*** DATA ***
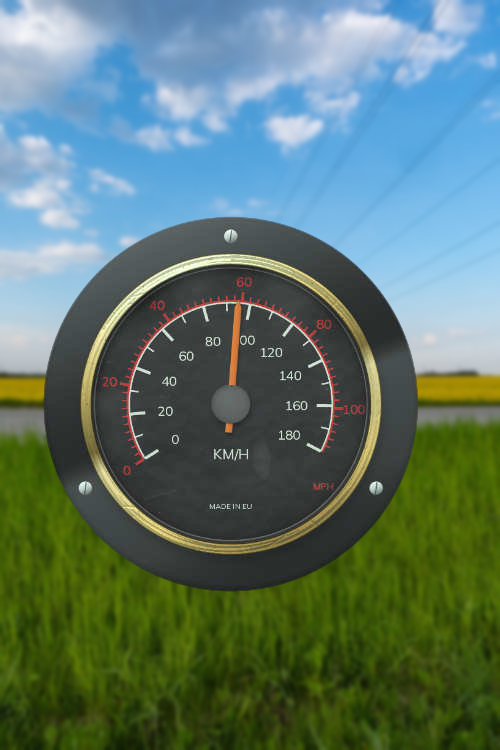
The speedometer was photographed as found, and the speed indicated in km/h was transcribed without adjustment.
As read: 95 km/h
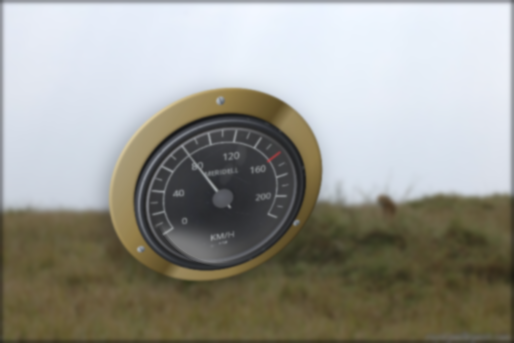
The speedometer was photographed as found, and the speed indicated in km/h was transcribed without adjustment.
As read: 80 km/h
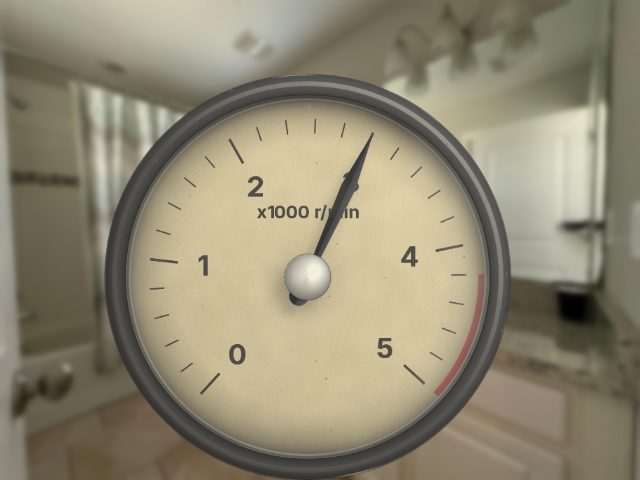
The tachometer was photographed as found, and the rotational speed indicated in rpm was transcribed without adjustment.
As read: 3000 rpm
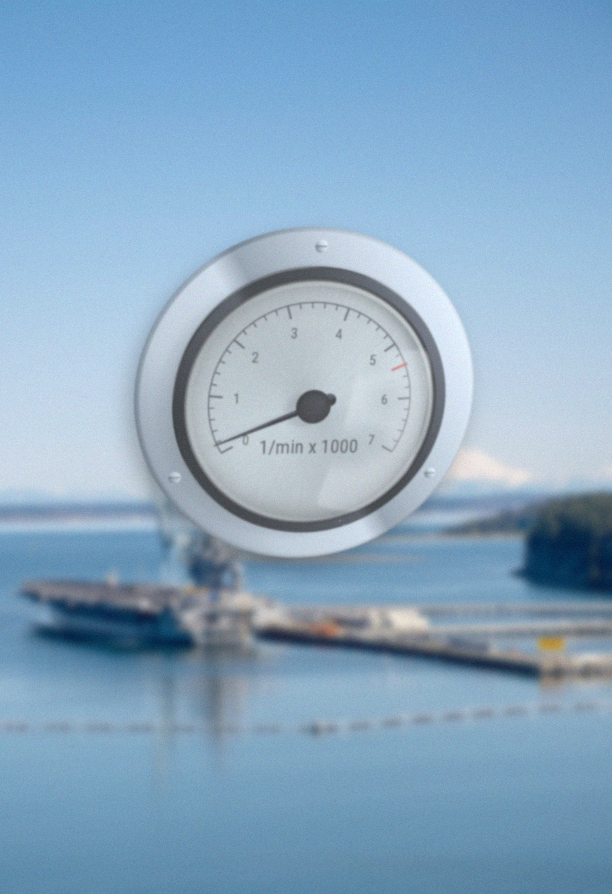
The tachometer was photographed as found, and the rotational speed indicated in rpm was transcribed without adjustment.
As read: 200 rpm
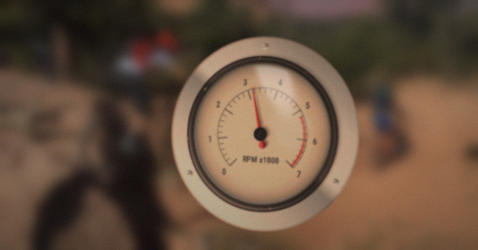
*** End of DATA ***
Present the lines above as a numbered list, leaving out blank lines and the pictures.

EXERCISE RESULT:
1. The speedometer was photographed as found, and the speed indicated in km/h was transcribed without adjustment.
2. As read: 95 km/h
3. The speedometer was photographed as found, and the speed indicated in km/h was transcribed without adjustment.
4. As read: 80 km/h
5. The tachometer was photographed as found, and the rotational speed indicated in rpm was transcribed without adjustment.
6. As read: 3000 rpm
7. The tachometer was photographed as found, and the rotational speed indicated in rpm was transcribed without adjustment.
8. As read: 200 rpm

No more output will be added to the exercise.